Сезоны - страница 7
— Я не возражал! — громко повторил Громов, вставая. Он широко и блаженно потянулся, сделал глубокий вздох, потом разом выдохнул и, скрючившись завис над последним листом.
Может быть, еще прибавить что-нибудь эдакое, легонькое, с «клюквочкой»? А то больно уж протокольно: «Я не возражал». Да кто ты такой, чтобы возражать? Салага, неудачник, отщепенец, уголовник, жена бросила»… Все это повторял про себя Громов с каким-то внутренним ликованием, необъяснимым, чистым, раскрепощенным, без оглядки на прошлое, без слез о настоящем и с верой, большой и прекрасной, в будущее.
Простим ему, двадцатидевятилетнему мужчине, юношеский порыв, детский восторг перед собственным творением или лучше позавидуем. Он еще долго не успокоится. Он еще будет стоять на улице под ветром в своем белом с серыми оленями свитере и смотреть в небо. И к нему придут такие вот слова: «Ветер и звезды. Звезды большие и голубые, как кристаллы аквамарина. Светят они пронзительно. Смотреть на них больно. Но не смотреть никак нельзя».
И как только они к нему придут, он почувствует, как холодно на улице. Дрожа от озноба, он быстро вбежит в балок. Запишет торопливо и коряво на первом попавшемся листке эти слова о ветре и звездах, пока слова теплые, пока не забылись. И неизвестно, от чего он согреется, разденется до трусов и майки, залезет под одеяло и, пристроившись поудобнее на подушке, спокойно уснет.
Записки Громова
I. То, что отстоялось в памяти
Я — человек. Этим и интересен. Об этом и пишу. Пишу то, что отстоялось в памяти. Другое — почему я себя человеком считаю.
Фамилия — Громов: очевидно, когда-то, кого-то из древних моих предков убило молнией. А думали, что громом. Знаю свою родословную только до дедок и бабок. Громов-дед умер от горячки, когда отцу было полгода. Оба деда пахали землю: один — на Брянщине, другой — в Новгородской губернии.
Родился 8 марта, отчего всю сознательную жизнь мучаюсь и день рождения справляю 9-го; год рождения 1937-й, место рождения — город Хабаровск.
Отец: Родион Николаевич Громов — начальник геологоразведочной партии. Перед войной работал в верховьях Колымы. Последнее письмо получено в конце 1941 года. Весной товарищи сообщили, что умер от крупозного воспаления легких и похоронен в Перекатном.
Мать: Елена Павловна, преподаватель истории в школе.
Брат: Андрей — на два года старше меня. Учительствует в Благовещенске. Литератор.
Отчим: Всеволод Петрович Быков, служащий в морском порту. Ныне на пенсии.
Громовых в Союзе больше чем достаточно.

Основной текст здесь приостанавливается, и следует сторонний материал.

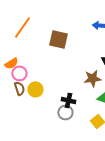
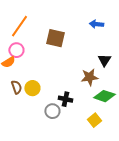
pink circle: (19, 73) -> (16, 50), moved
gray circle: (65, 112) -> (52, 111), moved

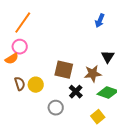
blue arrow: (96, 24) -> (100, 21), turned -72
brown square: (55, 38) -> (64, 70), moved
black cross: (65, 99) -> (76, 92), moved, turned 32

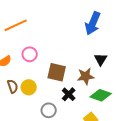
blue arrow: (100, 21) -> (93, 23), size x1.6
orange line: (23, 23) -> (16, 25), turned 30
pink circle: (20, 47) -> (30, 54), moved

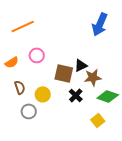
black triangle: (101, 59) -> (81, 65), moved, turned 32
yellow circle: (29, 87) -> (43, 94), moved
gray circle: (49, 110) -> (29, 111), moved

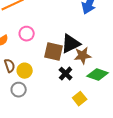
black triangle: (81, 65) -> (71, 44), size x1.5
yellow circle: (43, 94) -> (25, 71), moved
yellow square: (98, 120) -> (80, 99), moved

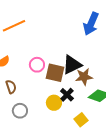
pink circle: (27, 34) -> (37, 65), moved
yellow circle: (25, 71) -> (54, 103), moved

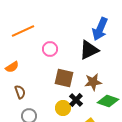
pink circle: (37, 65) -> (50, 49), moved
black triangle: (72, 65) -> (89, 50), moved

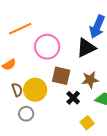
pink circle: (50, 49) -> (47, 47), size x1.6
yellow circle: (63, 108) -> (35, 90), moved, size x1.5

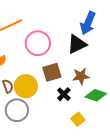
brown square: (61, 76) -> (52, 72), turned -30
gray circle: (26, 114) -> (17, 110), size x1.5

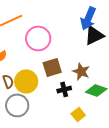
black triangle: (77, 44) -> (94, 35), moved
brown star: (81, 76) -> (81, 71), turned 30
black cross: (64, 94) -> (64, 89), turned 32

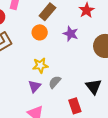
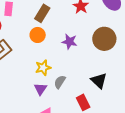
purple star: (71, 34) -> (69, 42), moved

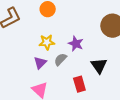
purple star: (69, 42) -> (76, 44), moved

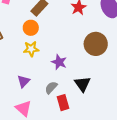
yellow star: (47, 42) -> (31, 49), moved
gray semicircle: (60, 59) -> (51, 88), moved

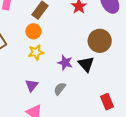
black triangle: (83, 84) -> (86, 64), moved
red rectangle: (63, 103) -> (107, 102), moved

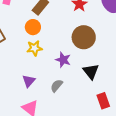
brown circle: (100, 41) -> (84, 37), moved
black triangle: (86, 64) -> (91, 71), moved

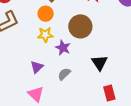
brown circle: (84, 37) -> (80, 26), moved
purple star: (63, 60) -> (63, 48), moved

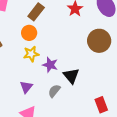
brown circle: (80, 26) -> (99, 41), moved
black triangle: (100, 63) -> (71, 76), moved

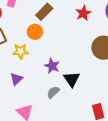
yellow star: (31, 54) -> (21, 51), moved
purple triangle: (26, 87) -> (16, 79), moved

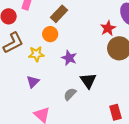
red star: (83, 13) -> (108, 28), moved
purple star: (52, 66) -> (69, 58), moved

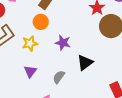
black triangle: (88, 81) -> (85, 63), turned 36
gray semicircle: (70, 94) -> (59, 77), moved

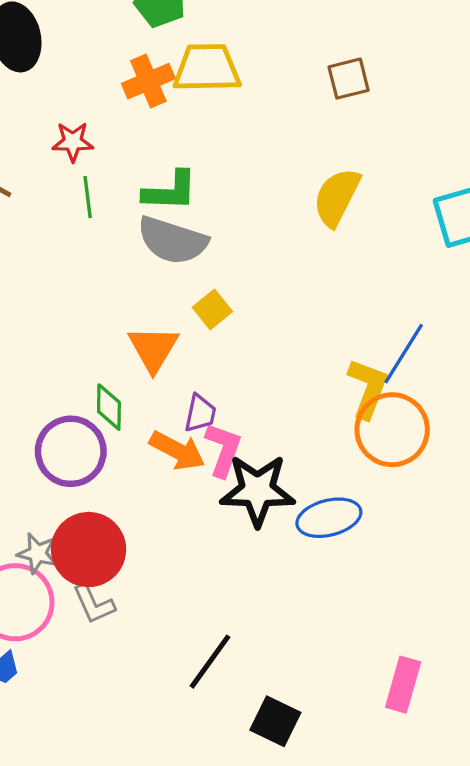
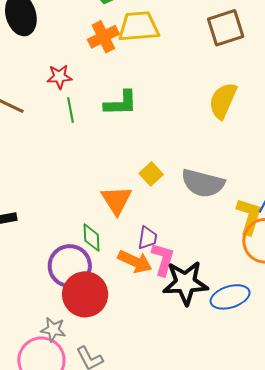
brown square: (349, 79) -> (226, 28), size x1.4
gray semicircle: (172, 240) -> (203, 183), moved
red circle: (89, 550) -> (85, 294), moved

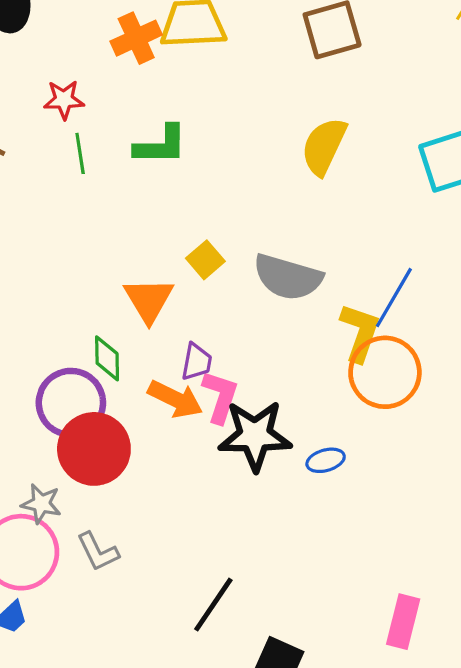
blue ellipse: (230, 297) -> (326, 460), size x0.6

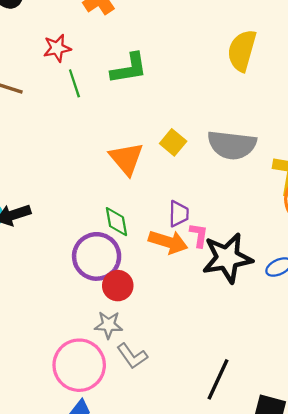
orange triangle: (149, 300) -> (126, 159), moved
pink L-shape: (220, 397) -> (199, 235), size x0.7
red circle: (94, 449) -> (118, 286), size x0.6
gray star: (41, 504) -> (109, 325), moved

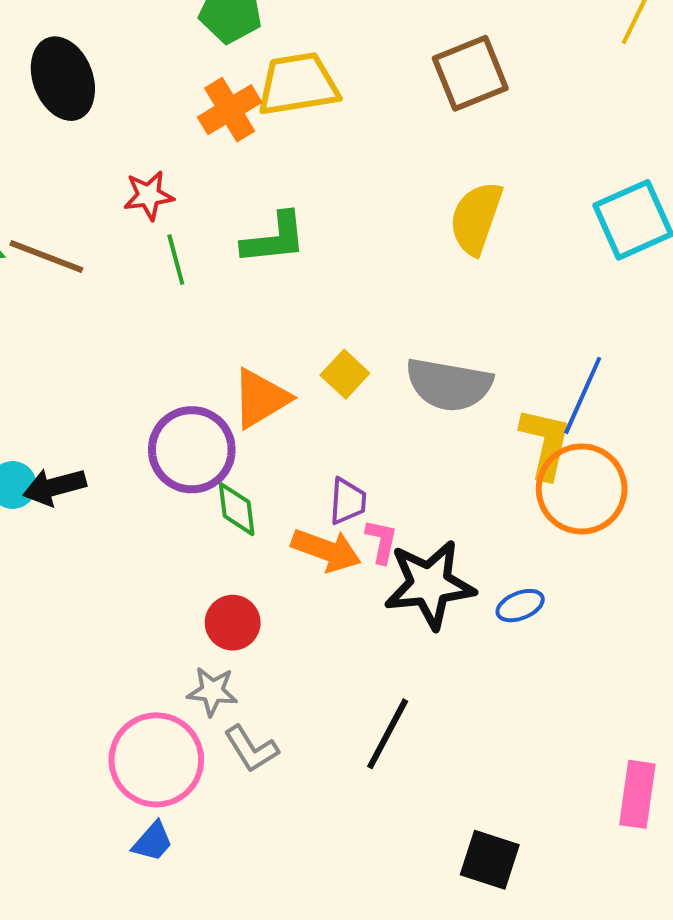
orange triangle: (126, 159) -> (261, 398), turned 36
purple circle: (97, 256) -> (192, 450), moved
black line: (218, 379) -> (388, 734), moved

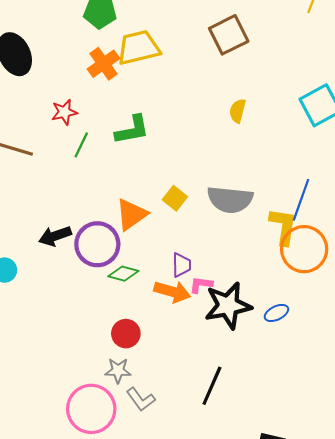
yellow semicircle: (476, 218) -> (238, 111), size x0.6
green line: (176, 260) -> (81, 145), turned 45
black arrow: (54, 487) -> (55, 236), moved
green diamond: (237, 509) -> (123, 274), turned -64
pink L-shape: (382, 541) -> (201, 285), turned -90

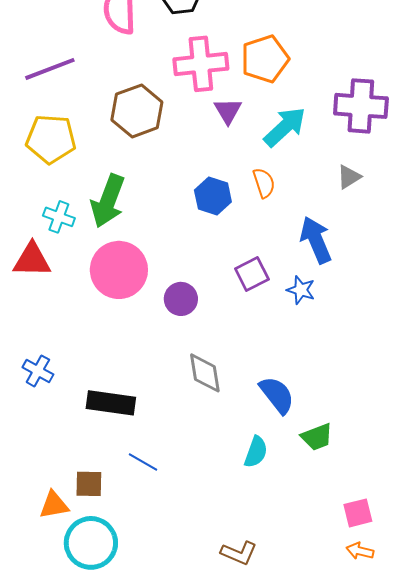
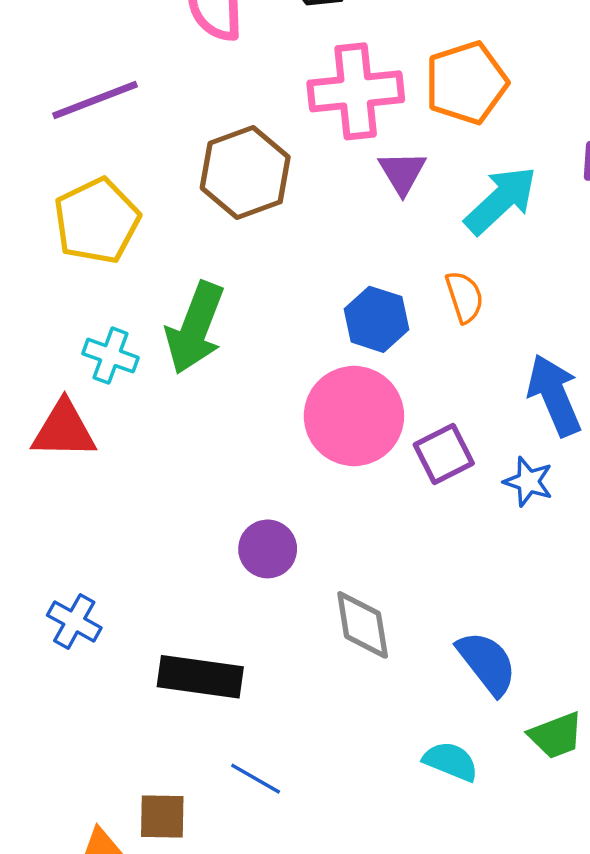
yellow pentagon: (51, 139) -> (97, 221), turned -30
pink circle: (119, 270) -> (354, 416), moved
purple circle: (181, 299) -> (268, 549), moved
cyan semicircle: (256, 452) -> (451, 761), turned -88

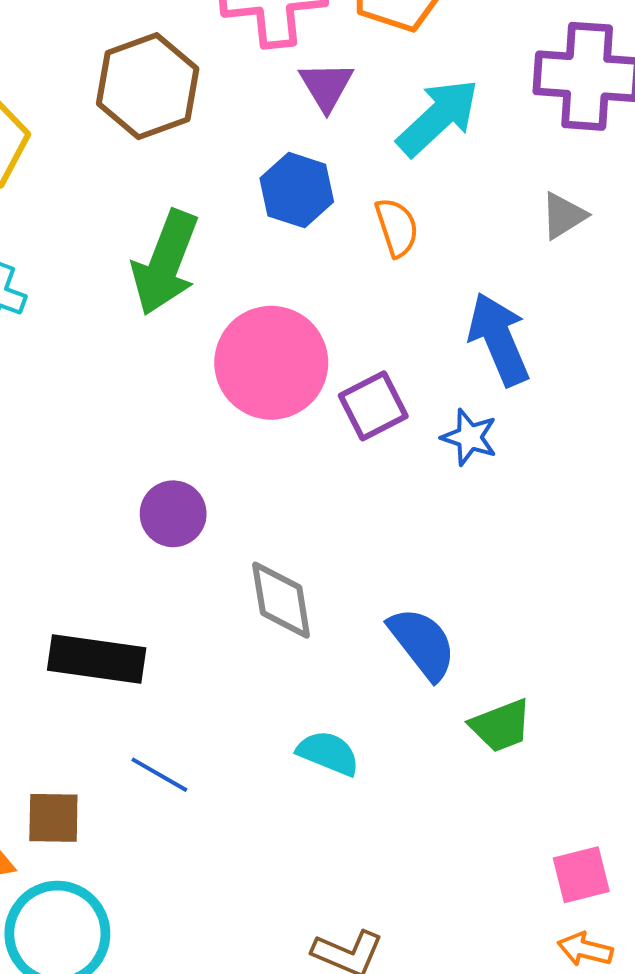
blue hexagon: (376, 319) -> (297, 190), moved
green arrow: (195, 328) -> (165, 263), moved
cyan semicircle: (451, 761) -> (328, 753), moved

Даже обидно.
Убитая рыжая лошадь на дороге между Шимском и Медведем (недалеко от Старой Руссы); до бабушки, в Уторгош, не доехали — из Медведя навстречу гонят скот. Едем в Старую Руссу на фронтовой машине.
— Кто убил коня? — спрашивает Андрей (ему шесть лет).
— Его убили фашисты, — отвечает политрук в пилотке и с зеленой флягой на ремне.
— Кто-кто? — вмешиваюсь я.
— Фашисты, — говорит Андрей. — Они немцы.
Конец июля 1941 года.
До сорок шестого года был уверен, что все немцы — фашисты.
Эвакуируемся — едем домой. На одной из станций мама купила нам сырого молоха. Выпили. В вагоне на полу нашел зеленый огурец и съел. Пронесло с кровью. С тех пор никогда не пью молока в таком страшном сочетании.
Буду горным инженером. Как папа. Буду лазать по горам и искать золото (мамино кольцо на пальце из чистого золота) и «тулмалин» (кристалл турмалина стоял на отцовском столе — наследство). Это будет тогда, когда разобьем всех фашистов, то есть немцев.
Четыре года. (Снова эвакуация.) Наш товарняк остановился на полустанке. Напротив стоит эшелон, идущий на фронт. Солдаты угощали детей сухарями и довоенным печеньем. Мне досталась печенина. Выхватил из рук солдата зубами.
— Ты мне, малыш, чуть палец не откусил.
— Как тебе не стыдно? Как собака! — рассердилась мама. Огорчился. По-моему, плакал. Потом заснул. Первый раз в жизни летал во сне за сухарем. Поймал его на лету зубами и снова взлетел. Как ласточка!